Data for processing: Begin

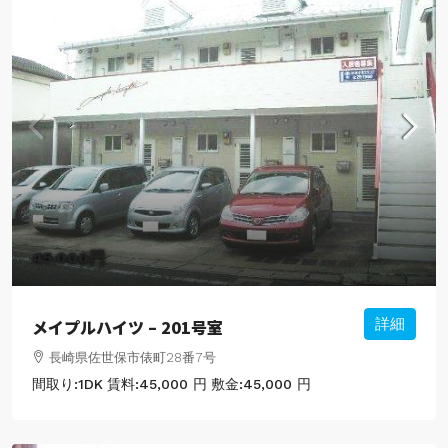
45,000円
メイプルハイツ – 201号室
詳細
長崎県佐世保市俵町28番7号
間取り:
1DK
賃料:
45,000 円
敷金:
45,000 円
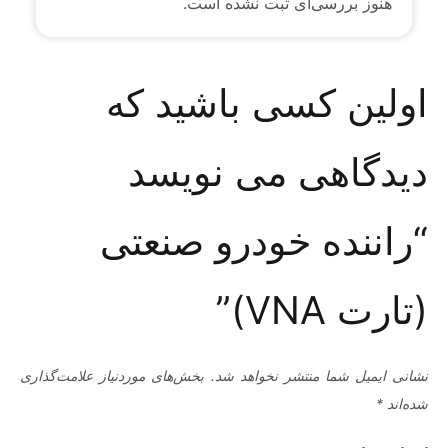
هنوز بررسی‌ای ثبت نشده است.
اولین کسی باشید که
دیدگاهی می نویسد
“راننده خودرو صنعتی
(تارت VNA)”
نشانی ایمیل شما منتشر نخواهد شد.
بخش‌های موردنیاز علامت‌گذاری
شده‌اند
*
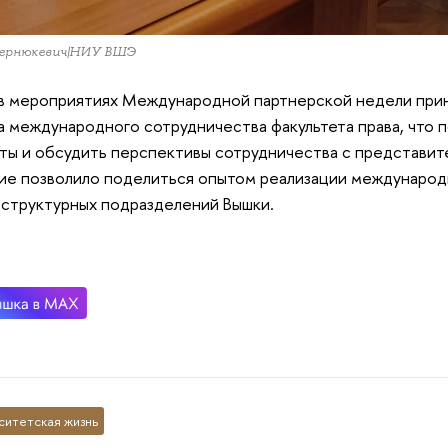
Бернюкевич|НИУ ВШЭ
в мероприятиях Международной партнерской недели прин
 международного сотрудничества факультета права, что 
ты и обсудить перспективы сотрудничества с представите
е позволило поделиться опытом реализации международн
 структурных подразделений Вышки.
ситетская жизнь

Data for processing: End
Data for processing: Begin

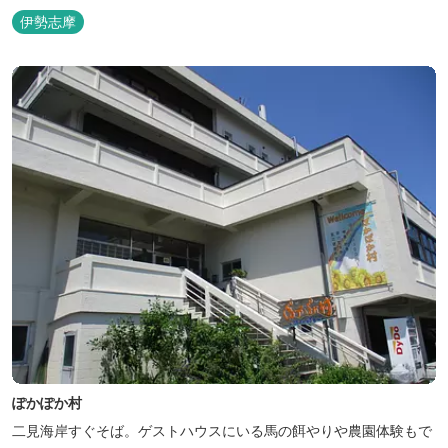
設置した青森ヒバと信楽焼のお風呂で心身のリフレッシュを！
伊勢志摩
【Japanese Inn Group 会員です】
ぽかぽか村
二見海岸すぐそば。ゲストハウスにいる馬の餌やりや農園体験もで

Data for processing: End

Your instructions -> Output the stretch of rows from the line containing "Бернюкевич|НИУ ВШЭ" through the line containing "ситетская жизнь", reproducing each line precisely.

Expected answer ->
Бернюкевич|НИУ ВШЭ
в мероприятиях Международной партнерской недели прин
 международного сотрудничества факультета права, что 
ты и обсудить перспективы сотрудничества с представите
е позволило поделиться опытом реализации международн
 структурных подразделений Вышки.
ситетская жизнь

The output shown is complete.